- _Task prompt_: Taking the records below, count the lines in which "yaml" appears and supply only the count.

- _Record excerpts_:
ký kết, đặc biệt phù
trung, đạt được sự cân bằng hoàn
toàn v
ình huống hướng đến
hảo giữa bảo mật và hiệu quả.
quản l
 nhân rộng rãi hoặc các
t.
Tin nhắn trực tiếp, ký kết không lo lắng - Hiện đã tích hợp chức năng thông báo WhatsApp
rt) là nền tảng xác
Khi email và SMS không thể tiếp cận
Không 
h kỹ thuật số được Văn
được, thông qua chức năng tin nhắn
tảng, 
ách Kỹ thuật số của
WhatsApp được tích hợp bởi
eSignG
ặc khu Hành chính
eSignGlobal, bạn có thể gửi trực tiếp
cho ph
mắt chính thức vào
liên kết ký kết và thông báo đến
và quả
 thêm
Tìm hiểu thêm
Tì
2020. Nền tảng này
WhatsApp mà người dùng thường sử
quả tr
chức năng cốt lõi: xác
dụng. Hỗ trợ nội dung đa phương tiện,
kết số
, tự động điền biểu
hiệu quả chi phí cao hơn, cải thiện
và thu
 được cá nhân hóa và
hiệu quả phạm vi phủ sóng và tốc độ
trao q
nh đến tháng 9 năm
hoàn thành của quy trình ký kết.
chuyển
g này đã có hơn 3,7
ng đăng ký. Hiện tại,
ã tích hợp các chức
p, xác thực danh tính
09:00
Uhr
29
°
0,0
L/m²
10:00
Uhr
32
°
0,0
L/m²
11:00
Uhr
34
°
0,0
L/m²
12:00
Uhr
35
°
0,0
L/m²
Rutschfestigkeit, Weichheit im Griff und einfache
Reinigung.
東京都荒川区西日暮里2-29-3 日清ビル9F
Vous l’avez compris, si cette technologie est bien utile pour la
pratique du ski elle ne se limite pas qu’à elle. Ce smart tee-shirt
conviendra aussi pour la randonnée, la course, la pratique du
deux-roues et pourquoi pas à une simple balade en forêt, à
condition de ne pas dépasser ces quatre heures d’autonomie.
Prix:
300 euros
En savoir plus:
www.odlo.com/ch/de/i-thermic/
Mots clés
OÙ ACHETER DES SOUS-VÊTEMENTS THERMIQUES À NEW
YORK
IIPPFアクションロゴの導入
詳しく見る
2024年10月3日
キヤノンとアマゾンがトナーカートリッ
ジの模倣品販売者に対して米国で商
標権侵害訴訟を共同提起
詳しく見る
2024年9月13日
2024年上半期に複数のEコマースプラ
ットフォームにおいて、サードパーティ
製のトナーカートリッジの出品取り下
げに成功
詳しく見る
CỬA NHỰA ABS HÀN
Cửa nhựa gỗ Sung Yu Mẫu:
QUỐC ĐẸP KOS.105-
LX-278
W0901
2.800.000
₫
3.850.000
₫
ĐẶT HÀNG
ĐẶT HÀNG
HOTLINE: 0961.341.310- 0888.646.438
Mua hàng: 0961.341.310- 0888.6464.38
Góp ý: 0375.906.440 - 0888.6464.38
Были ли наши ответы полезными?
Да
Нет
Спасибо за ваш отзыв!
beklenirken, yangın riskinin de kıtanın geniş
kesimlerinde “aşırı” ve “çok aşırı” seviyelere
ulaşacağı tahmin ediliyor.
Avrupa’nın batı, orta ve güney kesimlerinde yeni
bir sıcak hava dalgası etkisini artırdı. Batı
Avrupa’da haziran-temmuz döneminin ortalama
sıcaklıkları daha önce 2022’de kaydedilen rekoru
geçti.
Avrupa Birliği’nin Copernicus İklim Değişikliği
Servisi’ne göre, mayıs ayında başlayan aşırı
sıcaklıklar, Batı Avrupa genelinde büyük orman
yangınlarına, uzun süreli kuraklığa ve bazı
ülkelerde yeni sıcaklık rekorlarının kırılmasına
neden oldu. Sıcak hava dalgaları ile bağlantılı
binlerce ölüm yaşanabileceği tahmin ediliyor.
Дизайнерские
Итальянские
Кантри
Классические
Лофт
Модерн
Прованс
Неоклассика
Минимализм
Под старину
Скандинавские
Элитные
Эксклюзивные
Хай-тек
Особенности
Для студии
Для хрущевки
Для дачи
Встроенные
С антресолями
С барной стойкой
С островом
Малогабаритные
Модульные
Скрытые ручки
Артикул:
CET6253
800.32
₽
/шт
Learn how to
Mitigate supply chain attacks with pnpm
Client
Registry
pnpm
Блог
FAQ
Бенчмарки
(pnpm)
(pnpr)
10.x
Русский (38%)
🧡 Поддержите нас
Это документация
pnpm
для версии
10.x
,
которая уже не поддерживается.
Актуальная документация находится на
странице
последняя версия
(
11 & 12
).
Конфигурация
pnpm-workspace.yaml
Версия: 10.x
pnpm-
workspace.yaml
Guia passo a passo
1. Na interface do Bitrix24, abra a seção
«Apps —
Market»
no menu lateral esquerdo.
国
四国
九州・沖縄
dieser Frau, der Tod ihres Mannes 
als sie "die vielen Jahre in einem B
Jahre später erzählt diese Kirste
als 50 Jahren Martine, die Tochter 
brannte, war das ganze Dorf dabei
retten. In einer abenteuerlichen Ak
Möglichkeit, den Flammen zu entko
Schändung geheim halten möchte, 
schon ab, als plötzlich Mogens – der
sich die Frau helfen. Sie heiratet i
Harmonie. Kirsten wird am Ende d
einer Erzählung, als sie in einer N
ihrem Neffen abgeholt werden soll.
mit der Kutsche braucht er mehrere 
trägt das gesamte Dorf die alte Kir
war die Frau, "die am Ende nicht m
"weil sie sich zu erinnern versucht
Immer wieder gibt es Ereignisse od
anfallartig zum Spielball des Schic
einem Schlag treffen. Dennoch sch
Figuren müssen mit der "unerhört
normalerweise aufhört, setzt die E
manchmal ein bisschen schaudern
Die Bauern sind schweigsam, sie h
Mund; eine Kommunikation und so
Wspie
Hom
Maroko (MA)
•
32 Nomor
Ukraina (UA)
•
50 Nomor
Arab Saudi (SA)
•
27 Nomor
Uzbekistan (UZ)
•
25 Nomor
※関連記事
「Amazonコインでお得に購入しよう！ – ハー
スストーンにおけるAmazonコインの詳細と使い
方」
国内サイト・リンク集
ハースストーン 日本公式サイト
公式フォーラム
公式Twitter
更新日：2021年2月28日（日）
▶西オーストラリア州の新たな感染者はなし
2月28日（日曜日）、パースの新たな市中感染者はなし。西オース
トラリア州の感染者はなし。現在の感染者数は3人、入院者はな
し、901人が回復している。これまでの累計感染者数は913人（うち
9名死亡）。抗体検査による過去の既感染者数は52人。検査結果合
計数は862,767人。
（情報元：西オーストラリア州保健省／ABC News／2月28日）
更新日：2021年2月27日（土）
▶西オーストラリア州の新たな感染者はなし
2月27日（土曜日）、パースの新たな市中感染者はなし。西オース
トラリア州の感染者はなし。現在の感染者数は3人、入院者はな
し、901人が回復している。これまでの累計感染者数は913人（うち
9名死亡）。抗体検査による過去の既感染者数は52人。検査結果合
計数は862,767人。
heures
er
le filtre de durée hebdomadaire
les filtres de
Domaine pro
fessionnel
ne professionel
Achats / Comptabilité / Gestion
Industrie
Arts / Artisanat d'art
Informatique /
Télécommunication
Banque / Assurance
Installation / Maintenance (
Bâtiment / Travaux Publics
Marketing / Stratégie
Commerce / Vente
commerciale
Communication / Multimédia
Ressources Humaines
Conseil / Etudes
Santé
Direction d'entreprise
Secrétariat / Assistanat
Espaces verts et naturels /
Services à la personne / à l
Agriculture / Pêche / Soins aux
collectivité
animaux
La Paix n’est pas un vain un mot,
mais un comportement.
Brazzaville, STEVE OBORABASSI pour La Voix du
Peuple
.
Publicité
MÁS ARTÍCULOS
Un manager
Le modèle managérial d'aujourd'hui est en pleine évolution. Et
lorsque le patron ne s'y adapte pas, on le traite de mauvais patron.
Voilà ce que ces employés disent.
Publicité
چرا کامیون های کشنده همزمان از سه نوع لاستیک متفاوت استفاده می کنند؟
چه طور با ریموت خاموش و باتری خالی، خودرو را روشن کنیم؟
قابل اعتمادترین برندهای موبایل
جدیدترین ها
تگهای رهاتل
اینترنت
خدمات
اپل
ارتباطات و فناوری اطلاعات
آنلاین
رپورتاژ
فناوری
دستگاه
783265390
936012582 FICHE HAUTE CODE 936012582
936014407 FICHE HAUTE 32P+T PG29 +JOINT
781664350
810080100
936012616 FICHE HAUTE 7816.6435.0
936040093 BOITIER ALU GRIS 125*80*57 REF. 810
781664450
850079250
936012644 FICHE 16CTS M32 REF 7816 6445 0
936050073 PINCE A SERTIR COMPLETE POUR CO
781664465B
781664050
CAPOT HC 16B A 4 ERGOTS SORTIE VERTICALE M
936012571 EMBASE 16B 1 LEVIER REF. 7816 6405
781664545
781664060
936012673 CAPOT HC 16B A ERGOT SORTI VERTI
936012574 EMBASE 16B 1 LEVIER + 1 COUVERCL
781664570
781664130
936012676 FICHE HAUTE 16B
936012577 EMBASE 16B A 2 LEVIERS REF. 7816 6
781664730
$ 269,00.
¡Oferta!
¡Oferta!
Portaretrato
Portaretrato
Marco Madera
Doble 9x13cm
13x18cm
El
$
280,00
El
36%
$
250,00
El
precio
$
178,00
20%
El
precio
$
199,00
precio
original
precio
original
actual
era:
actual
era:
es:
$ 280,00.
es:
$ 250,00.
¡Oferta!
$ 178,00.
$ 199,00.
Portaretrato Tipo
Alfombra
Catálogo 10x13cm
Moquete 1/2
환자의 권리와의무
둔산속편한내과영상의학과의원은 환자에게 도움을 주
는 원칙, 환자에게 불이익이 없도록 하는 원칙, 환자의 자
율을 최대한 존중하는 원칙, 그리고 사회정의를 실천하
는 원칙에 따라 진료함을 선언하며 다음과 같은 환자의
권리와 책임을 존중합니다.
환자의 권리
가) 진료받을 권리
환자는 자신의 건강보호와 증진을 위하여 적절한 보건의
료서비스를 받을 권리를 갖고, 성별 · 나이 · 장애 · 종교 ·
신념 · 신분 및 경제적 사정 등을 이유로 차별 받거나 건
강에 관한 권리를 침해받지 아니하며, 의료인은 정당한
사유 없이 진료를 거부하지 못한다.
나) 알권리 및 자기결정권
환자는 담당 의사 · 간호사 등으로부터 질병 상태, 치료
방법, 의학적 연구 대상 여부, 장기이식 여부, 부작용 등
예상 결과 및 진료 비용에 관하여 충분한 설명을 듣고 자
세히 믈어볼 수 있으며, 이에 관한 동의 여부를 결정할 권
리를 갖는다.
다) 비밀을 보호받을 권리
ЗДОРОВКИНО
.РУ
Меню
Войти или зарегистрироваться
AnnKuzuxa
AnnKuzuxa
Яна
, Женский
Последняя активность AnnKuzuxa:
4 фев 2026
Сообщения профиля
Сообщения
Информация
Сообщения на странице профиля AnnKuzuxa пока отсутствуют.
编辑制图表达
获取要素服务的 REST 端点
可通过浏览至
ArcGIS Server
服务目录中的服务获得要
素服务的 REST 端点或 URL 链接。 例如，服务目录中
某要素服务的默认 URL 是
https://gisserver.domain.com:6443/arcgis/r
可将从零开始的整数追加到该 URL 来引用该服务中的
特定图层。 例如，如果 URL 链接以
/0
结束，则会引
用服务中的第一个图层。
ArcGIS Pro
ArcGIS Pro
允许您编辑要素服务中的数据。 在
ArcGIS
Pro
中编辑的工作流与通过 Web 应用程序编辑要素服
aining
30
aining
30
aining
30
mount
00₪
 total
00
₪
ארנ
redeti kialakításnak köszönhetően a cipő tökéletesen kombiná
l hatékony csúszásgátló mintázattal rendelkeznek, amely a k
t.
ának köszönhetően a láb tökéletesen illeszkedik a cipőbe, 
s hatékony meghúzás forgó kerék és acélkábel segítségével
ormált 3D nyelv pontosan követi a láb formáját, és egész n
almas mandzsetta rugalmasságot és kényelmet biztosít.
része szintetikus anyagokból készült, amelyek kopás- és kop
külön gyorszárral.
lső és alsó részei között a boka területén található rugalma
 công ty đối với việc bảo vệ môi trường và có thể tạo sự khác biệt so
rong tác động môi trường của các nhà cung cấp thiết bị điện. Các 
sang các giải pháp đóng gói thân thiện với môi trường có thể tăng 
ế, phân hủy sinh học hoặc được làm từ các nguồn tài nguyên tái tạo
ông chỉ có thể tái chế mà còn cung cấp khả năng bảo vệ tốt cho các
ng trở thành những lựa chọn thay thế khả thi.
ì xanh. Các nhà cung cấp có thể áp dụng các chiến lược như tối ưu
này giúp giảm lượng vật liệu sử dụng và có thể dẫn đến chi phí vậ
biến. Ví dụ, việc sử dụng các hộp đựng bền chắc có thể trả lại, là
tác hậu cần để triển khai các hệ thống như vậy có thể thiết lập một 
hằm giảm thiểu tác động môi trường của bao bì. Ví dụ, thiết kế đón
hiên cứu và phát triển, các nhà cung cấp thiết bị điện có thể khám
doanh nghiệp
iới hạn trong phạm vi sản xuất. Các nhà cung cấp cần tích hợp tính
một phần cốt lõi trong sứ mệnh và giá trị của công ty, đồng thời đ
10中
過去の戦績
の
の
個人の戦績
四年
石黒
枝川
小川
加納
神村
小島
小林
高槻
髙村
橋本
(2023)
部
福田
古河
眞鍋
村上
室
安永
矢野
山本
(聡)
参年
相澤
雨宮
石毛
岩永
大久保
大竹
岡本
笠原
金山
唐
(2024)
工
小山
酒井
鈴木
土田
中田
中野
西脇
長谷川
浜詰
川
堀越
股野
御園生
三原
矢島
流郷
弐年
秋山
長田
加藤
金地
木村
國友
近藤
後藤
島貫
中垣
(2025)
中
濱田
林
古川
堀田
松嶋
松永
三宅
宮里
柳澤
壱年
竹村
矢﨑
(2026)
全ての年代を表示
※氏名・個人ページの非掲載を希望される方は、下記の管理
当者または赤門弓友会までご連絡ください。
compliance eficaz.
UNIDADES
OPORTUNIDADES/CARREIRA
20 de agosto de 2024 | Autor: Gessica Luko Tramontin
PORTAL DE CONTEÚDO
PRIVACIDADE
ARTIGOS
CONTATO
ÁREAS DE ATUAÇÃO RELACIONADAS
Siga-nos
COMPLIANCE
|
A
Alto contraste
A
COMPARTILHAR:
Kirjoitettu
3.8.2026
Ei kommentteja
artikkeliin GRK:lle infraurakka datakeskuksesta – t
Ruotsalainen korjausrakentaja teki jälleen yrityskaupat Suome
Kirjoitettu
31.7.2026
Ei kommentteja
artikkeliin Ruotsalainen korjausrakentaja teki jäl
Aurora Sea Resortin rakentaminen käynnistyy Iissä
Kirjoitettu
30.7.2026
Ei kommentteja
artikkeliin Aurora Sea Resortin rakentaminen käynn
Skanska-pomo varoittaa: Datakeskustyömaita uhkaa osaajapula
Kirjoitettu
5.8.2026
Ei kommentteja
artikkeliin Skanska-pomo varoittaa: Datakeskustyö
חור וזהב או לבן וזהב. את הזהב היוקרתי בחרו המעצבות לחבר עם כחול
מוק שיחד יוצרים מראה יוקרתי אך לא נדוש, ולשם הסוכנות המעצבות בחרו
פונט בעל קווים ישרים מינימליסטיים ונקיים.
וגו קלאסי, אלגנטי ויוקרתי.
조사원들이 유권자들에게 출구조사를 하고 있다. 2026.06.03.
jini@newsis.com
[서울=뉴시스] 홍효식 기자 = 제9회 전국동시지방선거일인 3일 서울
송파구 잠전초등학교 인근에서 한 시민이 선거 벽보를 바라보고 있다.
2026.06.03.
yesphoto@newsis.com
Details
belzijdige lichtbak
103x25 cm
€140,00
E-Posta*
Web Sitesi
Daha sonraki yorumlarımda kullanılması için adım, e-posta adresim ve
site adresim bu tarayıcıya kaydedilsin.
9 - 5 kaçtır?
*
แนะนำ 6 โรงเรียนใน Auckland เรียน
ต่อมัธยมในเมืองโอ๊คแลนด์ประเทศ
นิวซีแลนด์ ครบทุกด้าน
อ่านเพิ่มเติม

- _Result_: 2